I knew her first as that white-haired woman who sat in the front row at Beyond Baroque’s poetry readings. She did not sit there knitting like Madame DeFarge. She rocked back and forth, gently, in time to the rhythms of the poems. At other times, in the Wednesday night poetry workshop, she would comment on the poems read, and her comments were honest and ultimately supportive.
I learned that her name was Frances Dean Smith. Later on, she would adopt the name FrancEyE, a poetic pun on her “frank” nature. We became friends. I also got to know Marina, her daughter by the often controversial poet Charles Bukowski.

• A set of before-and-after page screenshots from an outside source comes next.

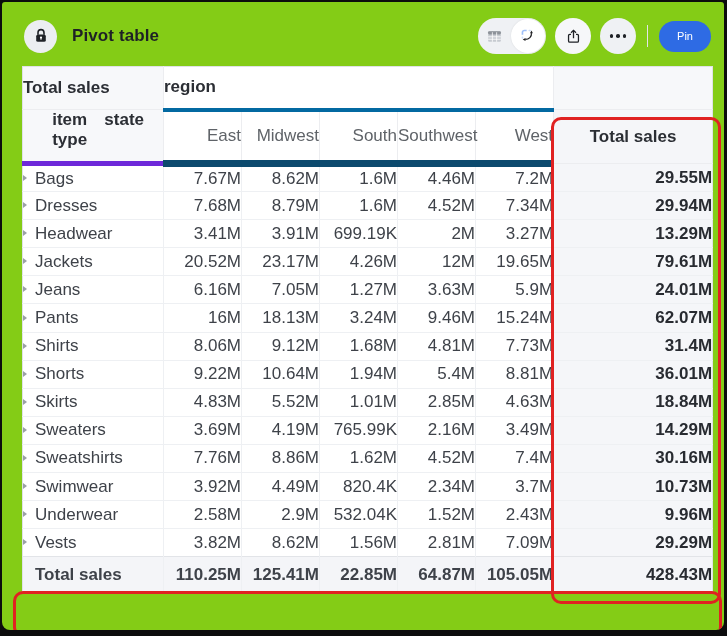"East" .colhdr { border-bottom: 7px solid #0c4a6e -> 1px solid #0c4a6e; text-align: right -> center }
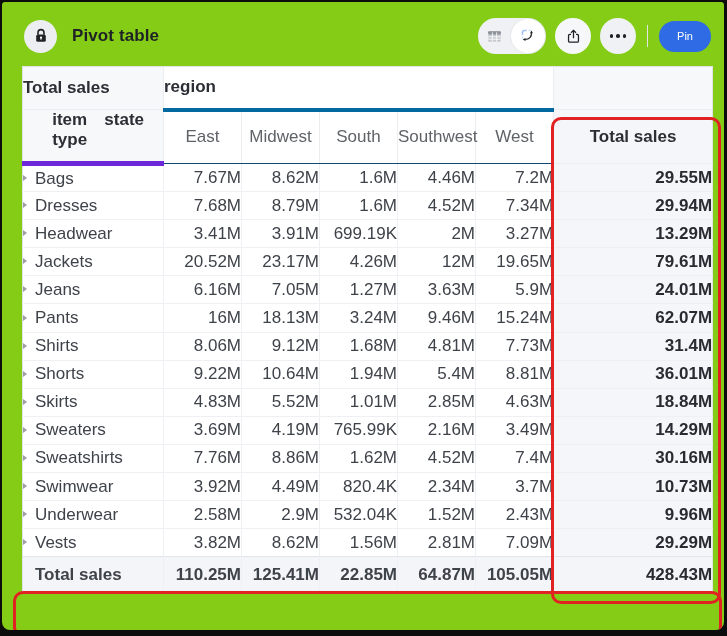"Dresses" tr { html: <tr> <td><span></span><span>Dresses</span></td> <td>7.68M</td> <td>8.79M</td> <td>1.6M</td> <td>4.52M</td> <td>7.34M</td> <td>29.94M</td> </tr> -> none }
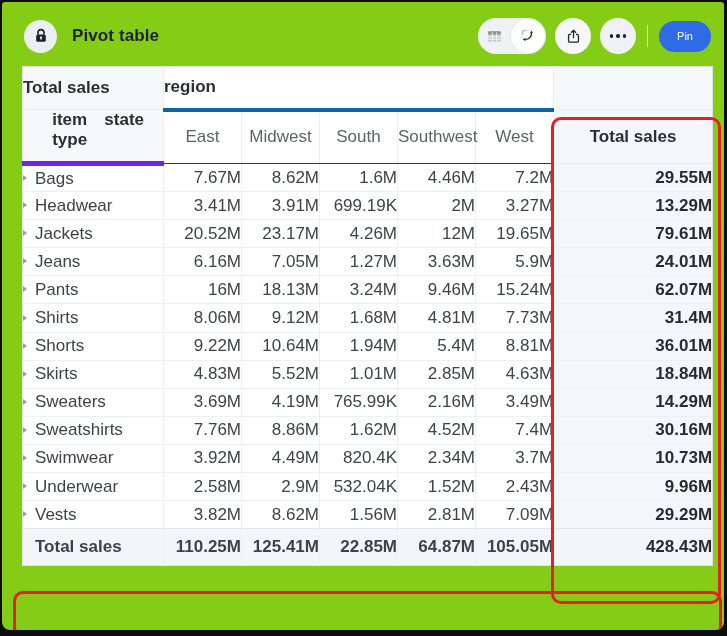"Skirts" tr { html: <tr> <td><span></span><span>Skirts</span></td> <td>4.83M</td> <td>5.52M</td> <td>1.01M</td> <td>2.85M</td> <td>4.63M</td> <td>18.84M</td> </tr> -> none }
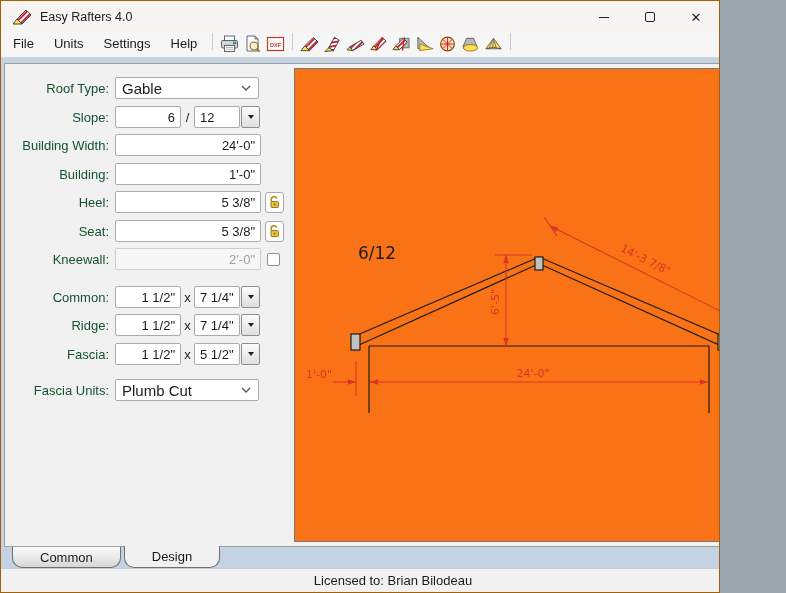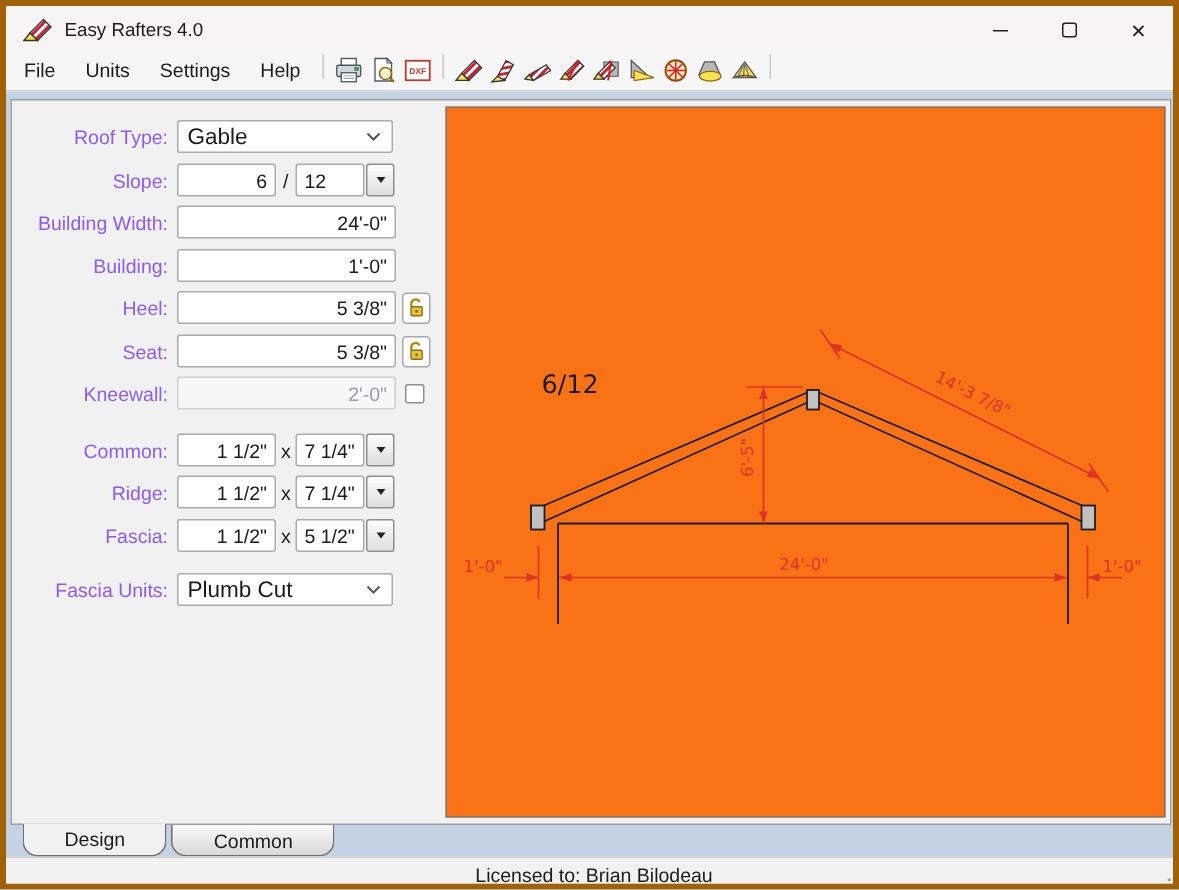"Easy Rafters 4.0" .window { border: 4px solid #a16207 -> 1px solid #a16207; width: 786px -> 720px }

Frances Dean Smith was born in San Rafael, California in 1922. Her family moved around a lot during her childhood-Los Angeles, Maine, Brooklyn, Massachusetts, as described in her recent book of prose poems, Grandma Stories.
She grew up and studied poetry at Smith College, served in the WACs during World War II, and was published in a few magazines, including Scholastic and The Saturday Review of Literature. In the 1960s, she came to Los Angeles, and after her brief affair with Bukowski, and the birth of Marina, she began attending a workshop at a Hollywood coffeehouse called The Bridge. Here her friendship with poets Joseph Hansen and John Harris would lead to the creation of a new poetry workshop at Beyond Baroque in Venice, where FrancEyE became a mentor to many poets.
Her work was published in various small journals and underwent a change, as she became more open about her experiences. Yet she had to wait until the 1990s for her work to appear in book form. In 1996, Sacred Beverage Press published a collection called Snaggletooth In Ocean Park (FrancEyE lived in Ocean Park up until two years before her death). Her publications also included the 2004 chapbook Amber Spider, Grandma Stories (2008), and her newest book, Call.
Everyone in the LA poetry community has known FrancEyE or known of her. She has probably influenced far more poets than she ever realized. Although she was often jokingly referred to as “the bearded witch of Ocean Park,” she was a compassionate activist for progressive causes. She frequently spoke at City Council meetings, and in 2004, was a recipient of the Church in Ocean Park’s Communitas Award for community activism.
In 2007, she moved to the San Francisco Bay area to be nearer to her daughter and returned occasionally for visits. Her health failed but we heard that she kept writing as much as she could. A week ago, she broke her hip, but refused surgery. That was like her, I thought. She acted upon her own idea of when it was the right time to leave.
But FrancEyE will never leave us, not as long as we have her legacy of humor, candor, and faith in the written and spoken word.
A memorial service for FrancEye will be held at 1pm, June 21 at the church in Ocean Park, 235 Hill Street.